L’offensive de la rébellion de l’AFC/M23 appuyée par l’armée rwandaise et ayant conduit à l’occupation de la ville d’Uvira dans la province du Sud-Kivu, porte gravement atteinte à la crédibilité des initiatives diplomatiques en cours, notamment le processus de Washington entre Kinshasa et Kigali, ainsi que le processus de Doha entre Kinshasa et les rebelles, a indiqué vendredi 12 décembre, le gouvernement congolais aux diplomates et ambassadeurs accrédités en RDC, par le ministre d’État, ministre de la Justice et garde des Sceaux, Guillaume Ngefa, représentant sa collègue des Affaires étrangères. Selon lui, la crédibilité de ces processus requiert une rectification immédiate et vérifiable.
"Les processus de paix de Washington et de Doha sont gravement compromis. On ne peut négocier la paix à une table, tandis que son partenaire attaque sur le terrain. Leur crédibilité nécessite une rectification immédiate et vérifiable. C’est pourquoi, aujourd’hui, je lance un appel solennel à la communauté internationale d’abord, un : passer du constat à l’action, c’est-à-dire condamner clairement et sans équivoque l’agression rwandaise et l’occupation d’Uvira. Deuxièmement, exiger le retrait immédiat et vérifiable des forces du M23 et des forces rwandaises du territoire congolais", a déclaré le ministre Guillaume Ngefa.
Et de poursuivre :
"Troisièmement, appliquer des mesures conséquentes politiques, diplomatiques et économiques pour protéger la RDC et faire respecter le droit international. Quatrièmement, soutenir massivement la réponse humanitaire, c’est-à-dire garantir l’accès humanitaire et débloquer les fonds nécessaires pour éviter une catastrophe humanitaire. Cinquièmement, et enfin, réaffirmer un soutien concret aux institutions légitimes de notre pays, en particulier à notre armée, pour qu’elle remplisse son devoir constitutionnel".
Pour Kinshasa, les engagements solennels pris devant la communauté internationale ont été foulés aux pieds à peine quelques heures après la signature de l’accord de Washington. Le gouvernement, avec ses services spécialisés, a documenté et partagé des preuves de bombardements d’artillerie depuis le territoire rwandais, de la présence avérée des troupes rwandaises à la frontière, et de l’usage de drones kamikazes contre les civils.

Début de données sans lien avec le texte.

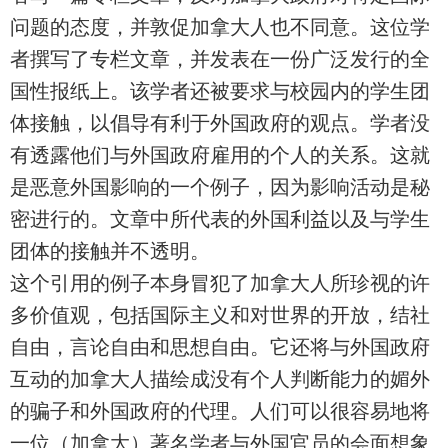
问题的态度，并敦促加拿大人也不同意。这位学
者撰写了专栏文章，并发表在一份广泛发行的全
国性报纸上。该学者还被要求与校园内的学生团
体接触，以倡导有利于外国政府的观点。学者没
有透露他们与外国政府雇用的个人的关系。这就
是恶意外国影响的一个例子，因为影响活动是秘
密进行的。文章中所代表的外国利益以及与学生
团体的接触并不透明。
这个引用的例子本身冒犯了加拿大人所珍视的许
多价值观，包括国际主义和对世界的开放，结社
自由，言论自由和思想自由。它还将与外国政府
互动的加拿大人描绘成没有个人判断能力的媚外
的骗子和外国政府的代理。人们可以很容易地将
一位（加拿大）著名学者与外国官员的会面想象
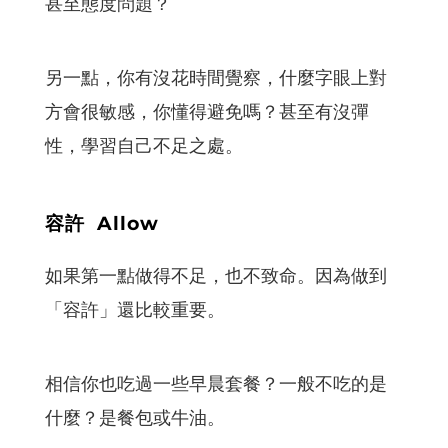
甚至態度問題？
另一點，你有沒花時間覺察，什麼字眼上對
方會很敏感，你懂得避免嗎？甚至有沒彈
性，學習自己不足之處。
容許 Allow
如果第一點做得不足，也不致命。因為做到
「容許」還比較重要。
相信你也吃過一些早晨套餐？一般不吃的是
什麼？是餐包或牛油。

"Nous avons alerté d’urgence les garants et facilitateurs de nos processus de paix : États-Unis d’Amérique, Qatar, Conseil de sécurité des Nations Unies, Union africaine. Nous avons demandé une réaction ferme pour préserver la crédibilité des accords. La réponse du Rwanda et du M23 a été une escalade militaire d’une brutalité inédite. Au lieu de cesser les hostilités, ils les ont intensifiées, renforçant leurs forces, violant ainsi la souveraineté congolaise de la manière la plus flagrante. C’est dans ce contexte que la ville stratégique d’Uvira, dans le Sud-Kivu, est tombée aux mains du M23, soutenu directement par les Forces armées rwandaises", a dénoncé Guillaume Ngefa.
Cette rencontre intervient dans un contexte où la ville d'Uvira, considérée comme stratégique dans le dispositif sécuritaire du gouvernement congolais dans la province du Sud-Kivu, est désormais passée sous le contrôle de la rébellion de l’AFC/M23, renforçant davantage son influence et sa mainmise dans les provinces du Nord et du Sud-Kivu. Il s’agit d’un verrou essentiel susceptible d’ouvrir la voie à l’AFC/M23 vers l’espace Grand Katanga, considéré comme le poumon économique du pays.
La détérioration de la situation sécuritaire dans l’Est de la RDC a coïncidé avec l’entérinement des accords de Washington signés entre Kinshasa et Kigali sous les auspices des États-Unis d’Amérique. Alors que ces accords étaient censés valider et encourager le cessez-le-feu souhaité par les médiateurs et plusieurs partenaires de la RDC et du Rwanda, la situation s’est au contraire dégradée, marquée par des accusations mutuelles entre les deux États quant à la responsabilité de la détérioration de la situation sécuritaire actuelle.
Après l’occupation de Bukavu en février 2025, le gouvernement de Kinshasa avait désigné la Uvira comme siège provisoire des institutions dans les zones encore sous contrôle gouvernemental dans la province du Sud-Kivu. L’AFC/M23, soutenu par le Rwanda et son armée, ayant désormais pris le contrôle d’Uvira, inflige, selon le chef de la diplomatie burundaise, une "gifle " à Washington, seulement quelques jours après la signature des accords censés ramener la paix dans la région des Grands Lacs.